= Beginning of Section =

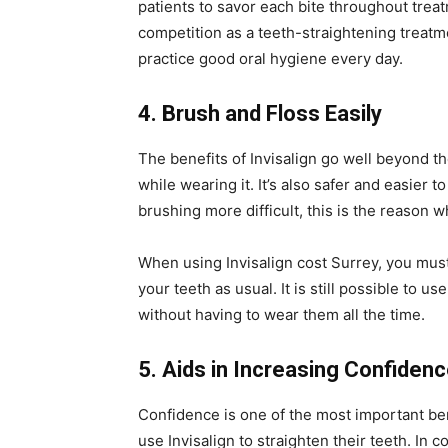
patients to savor each bite throughout treat
competition as a teeth-straightening treatmen
practice good oral hygiene every day.
4. Brush and Floss Easily
The benefits of Invisalign go well beyond t
while wearing it. It’s also safer and easier
brushing more difficult, this is the reason w
When using Invisalign cost Surrey, you mus
your teeth as usual. It is still possible to 
without having to wear them all the time.
5. Aids in Increasing Confiden
Confidence is one of the most important b
use Invisalign to straighten their teeth. In c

= End of Section =

WHAT IS REQUIRED
Without any pictures, please reproduce the full set of entries.

OUTPUT
patients to savor each bite throughout treat
competition as a teeth-straightening treatmen
practice good oral hygiene every day.
4. Brush and Floss Easily
The benefits of Invisalign go well beyond t
while wearing it. It’s also safer and easier
brushing more difficult, this is the reason w
When using Invisalign cost Surrey, you mus
your teeth as usual. It is still possible to 
without having to wear them all the time.
5. Aids in Increasing Confiden
Confidence is one of the most important b
use Invisalign to straighten their teeth. In c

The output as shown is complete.